:: Records for the exercise ::
⁂

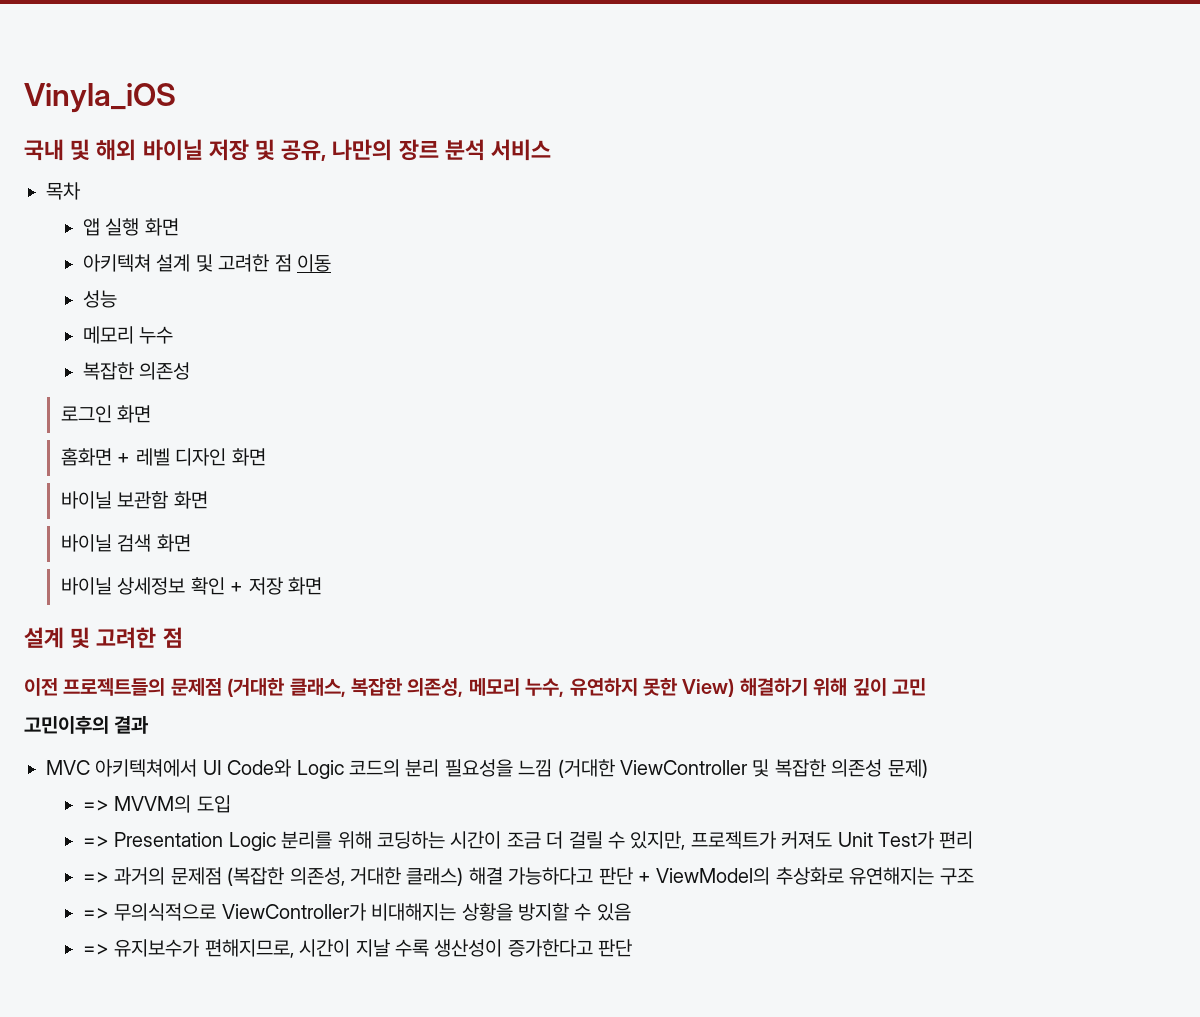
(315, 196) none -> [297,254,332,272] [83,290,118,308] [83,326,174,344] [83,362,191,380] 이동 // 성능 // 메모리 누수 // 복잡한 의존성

⁂

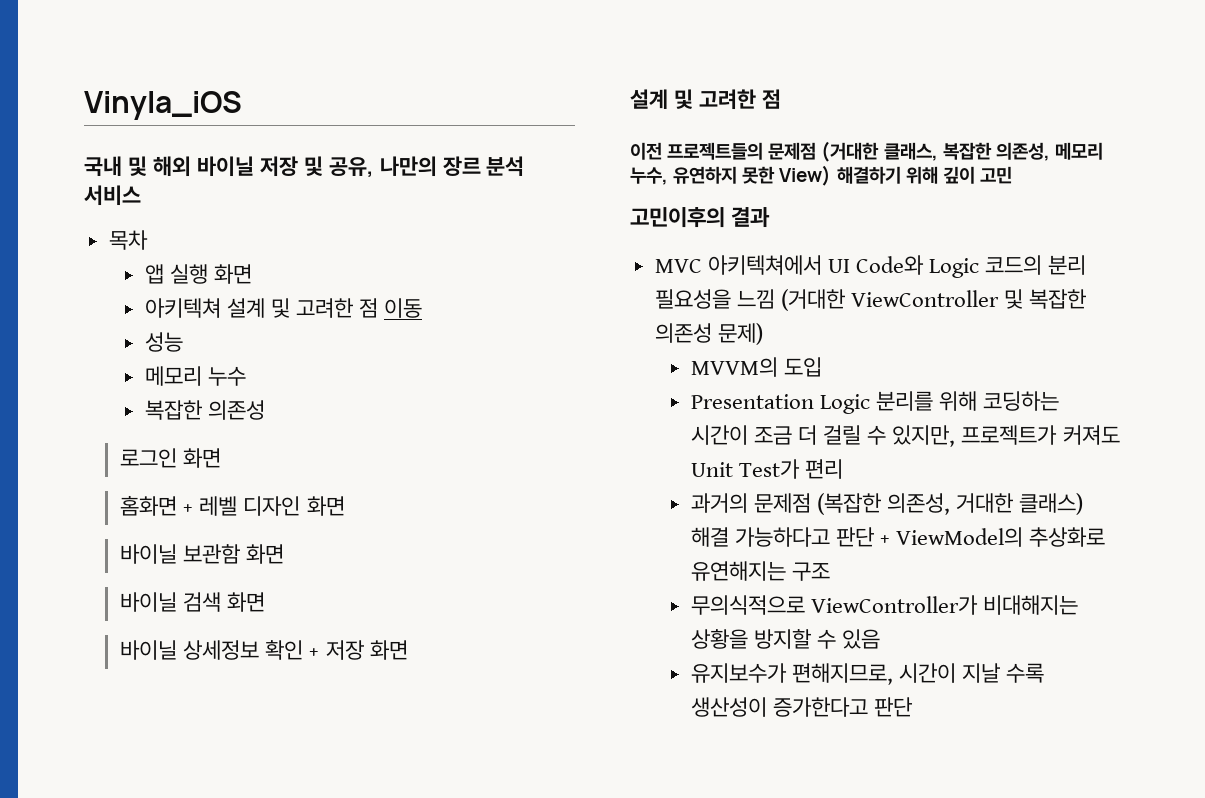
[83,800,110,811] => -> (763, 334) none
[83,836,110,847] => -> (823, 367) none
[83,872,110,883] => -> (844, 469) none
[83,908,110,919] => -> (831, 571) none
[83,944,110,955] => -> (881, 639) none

⁂

Return exactly, and only, the lines above starting at the line that contains "[83,872,110,883] => -> (844, 469) none" and ending at the line that contains "[83,944,110,955] => -> (881, 639) none".

:: Answer area ::
[83,872,110,883] => -> (844, 469) none
[83,908,110,919] => -> (831, 571) none
[83,944,110,955] => -> (881, 639) none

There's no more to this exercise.